**WHAT TO DO**.
Repeat the following data exactly, omitting pictures.

**WORKING DATA**.
_ _ _

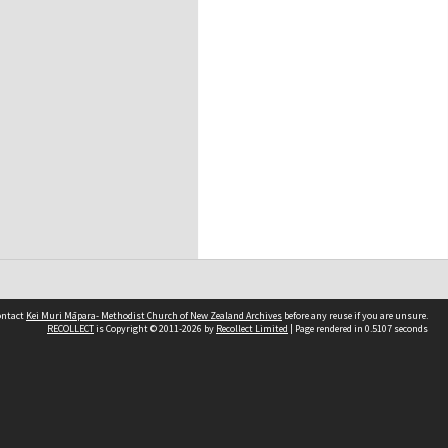
contact
Kei Muri Māpara- Methodist Church of New Zealand Archives
before any reuse if you are unsure.
RECOLLECT
is Copyright © 2011-2026 by
Recollect Limited
| Page rendered in
0.5107
seconds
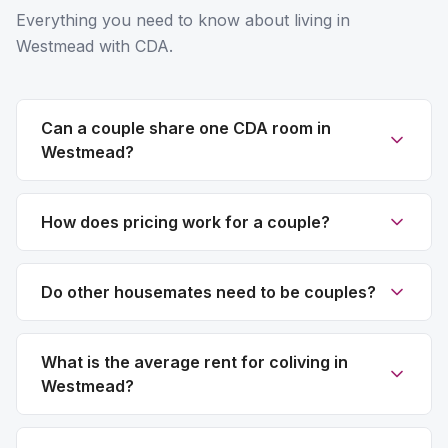
Everything you need to know about living in
Westmead with CDA.
Can a couple share one CDA room in
Westmead?
How does pricing work for a couple?
Do other housemates need to be couples?
What is the average rent for coliving in
Westmead?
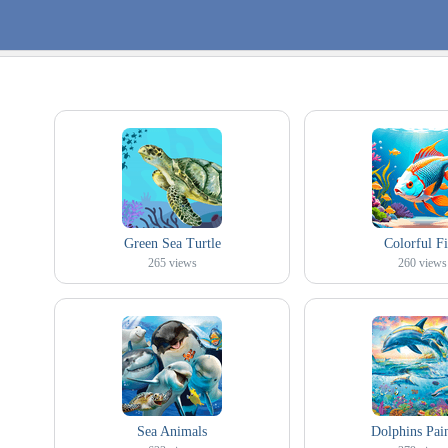
Green Sea Turtle
Colorful F
265
views
260
views
Sea Animals
Dolphins Pai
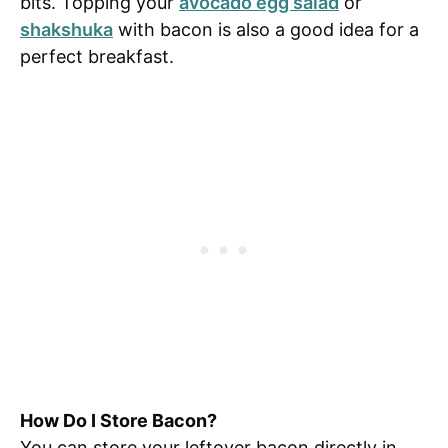
bits. Topping your
avocado egg salad
or
shakshuka
with bacon is also a good idea for a
perfect breakfast.
How Do I Store Bacon?
You can store your leftover bacon directly in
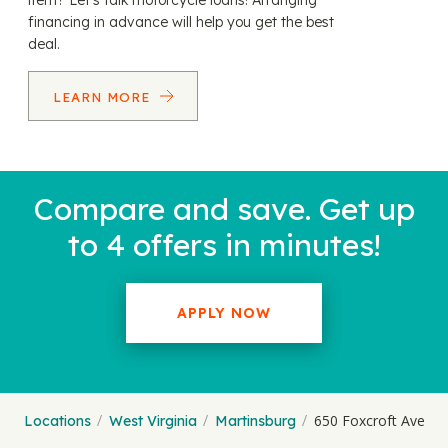
item? Let’s talk motorcycle loans! Arranging
financing in advance will help you get the best
deal.
LEARN MORE
Compare and save. Get up
to 4 offers in minutes!
APPLY NOW
650 Foxcroft Ave
Locations
West Virginia
Martinsburg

_ _ _

**TASK RESULT**.
contact
Kei Muri Māpara- Methodist Church of New Zealand Archives
before any reuse if you are unsure.
RECOLLECT
is Copyright © 2011-2026 by
Recollect Limited
| Page rendered in
0.5107
seconds
Everything you need to know about living in
Westmead with CDA.
Can a couple share one CDA room in
Westmead?
How does pricing work for a couple?
Do other housemates need to be couples?
What is the average rent for coliving in
Westmead?
Green Sea Turtle
Colorful F
265
views
260
views
Sea Animals
Dolphins Pai
bits. Topping your
avocado egg salad
or
shakshuka
with bacon is also a good idea for a
perfect breakfast.
How Do I Store Bacon?
You can store your leftover bacon directly in
item? Let’s talk motorcycle loans! Arranging
financing in advance will help you get the best
deal.
LEARN MORE
Compare and save. Get up
to 4 offers in minutes!
APPLY NOW
650 Foxcroft Ave
Locations
West Virginia
Martinsburg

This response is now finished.